Sim-to-Real Transfer for File-System Behavioral Personalization

Determine how to achieve robust sim-to-real transfer for memory-centric personalized file-system agents evaluated on FileGramBench by enabling methods that maintain high performance when moving from simulated behavioral trajectories to real-world human screen recordings in the benchmark’s Real-World setting.

Background

FileGramBench includes a Real-World setting that evaluates methods on human screen recordings, complementing simulated file-system trajectories. In the main results, all evaluated systems experienced a sharp performance drop to single-digit accuracy on these real-world recordings, revealing a significant gap between structured trace analysis and video-level behavioral understanding.
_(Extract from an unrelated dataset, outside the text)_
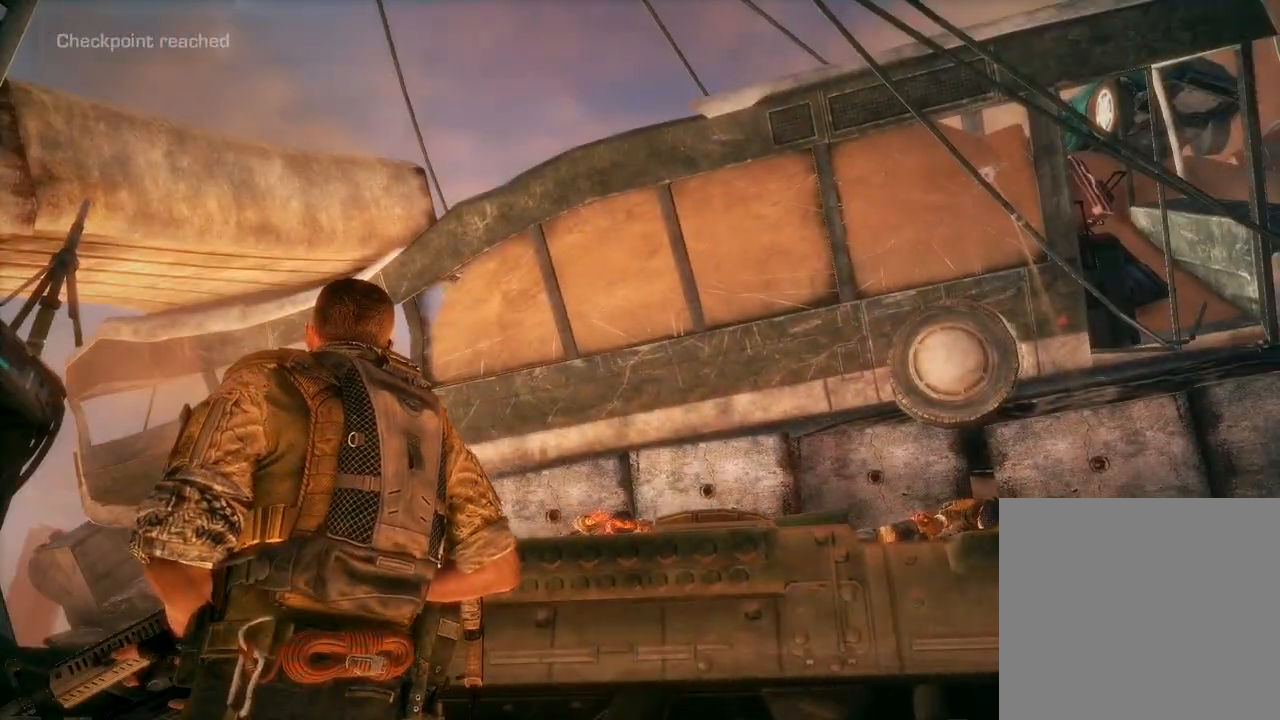
{"buttons": [], "left_stick": "center", "right_stick": "center", "events": [[133, "right_stick", "right"], [417, "right_stick", "center"]]}
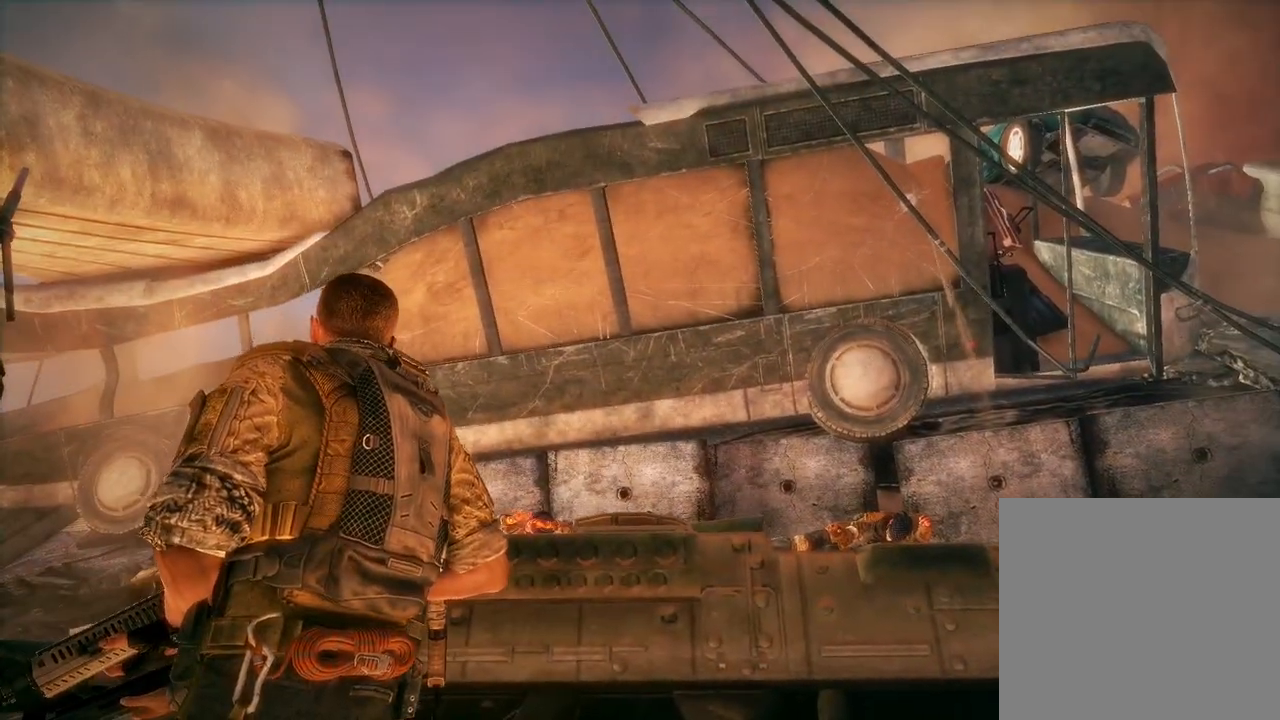
{"buttons": [], "left_stick": "center", "right_stick": "down-right", "events": [[400, "right_stick", "down-right"]]}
Within the ethical and limitations discussion, the authors explicitly identify sim-to-real transfer as an unresolved issue. They position this gap as a key research challenge for deploying memory-centric personalized agents outside controlled simulation, where noise, pacing variability, and unstructured visual inputs complicate trace-based reasoning.

References

With 20 profiles and 640 trajectories the benchmark operates at moderate scale; the sharp accuracy drop in the Real-World setting confirms that sim-to-real transfer remains an open challenge.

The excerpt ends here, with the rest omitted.